┌────────
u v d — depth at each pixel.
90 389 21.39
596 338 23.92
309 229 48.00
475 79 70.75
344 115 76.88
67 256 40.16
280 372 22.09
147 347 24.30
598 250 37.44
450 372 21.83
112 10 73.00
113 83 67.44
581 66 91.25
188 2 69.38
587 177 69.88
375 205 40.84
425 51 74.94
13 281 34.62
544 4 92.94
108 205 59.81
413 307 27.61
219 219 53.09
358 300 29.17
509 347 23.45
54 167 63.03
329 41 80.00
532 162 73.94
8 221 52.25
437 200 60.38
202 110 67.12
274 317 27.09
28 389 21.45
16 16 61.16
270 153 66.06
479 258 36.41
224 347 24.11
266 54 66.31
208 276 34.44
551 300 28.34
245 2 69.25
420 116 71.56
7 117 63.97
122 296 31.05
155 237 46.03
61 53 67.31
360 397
└────────
(Requirement): The job here is to write out all the entries again exactly.

(Solution to the exercise):
u v d — depth at each pixel.
90 389 21.39
596 338 23.92
309 229 48.00
475 79 70.75
344 115 76.88
67 256 40.16
280 372 22.09
147 347 24.30
598 250 37.44
450 372 21.83
112 10 73.00
113 83 67.44
581 66 91.25
188 2 69.38
587 177 69.88
375 205 40.84
425 51 74.94
13 281 34.62
544 4 92.94
108 205 59.81
413 307 27.61
219 219 53.09
358 300 29.17
509 347 23.45
54 167 63.03
329 41 80.00
532 162 73.94
8 221 52.25
437 200 60.38
202 110 67.12
274 317 27.09
28 389 21.45
16 16 61.16
270 153 66.06
479 258 36.41
224 347 24.11
266 54 66.31
208 276 34.44
551 300 28.34
245 2 69.25
420 116 71.56
7 117 63.97
122 296 31.05
155 237 46.03
61 53 67.31
360 397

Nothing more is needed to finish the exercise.